- WHAT THE TASK REQUIRES -
Replace every "Metal" in the records below with "Steel" and leave everything else unchanged.
*** Opening of DATASET EXCERPTS ***
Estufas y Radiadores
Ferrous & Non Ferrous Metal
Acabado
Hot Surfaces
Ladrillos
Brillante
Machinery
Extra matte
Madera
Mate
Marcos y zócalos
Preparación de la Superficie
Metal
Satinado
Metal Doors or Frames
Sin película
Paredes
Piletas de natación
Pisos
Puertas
*** Close of DATASET EXCERPTS ***
- THE ANSWER -
Estufas y Radiadores
Ferrous & Non Ferrous Steel
Acabado
Hot Surfaces
Ladrillos
Brillante
Machinery
Extra matte
Madera
Mate
Marcos y zócalos
Preparación de la Superficie
Steel
Satinado
Steel Doors or Frames
Sin película
Paredes
Piletas de natación
Pisos
Puertas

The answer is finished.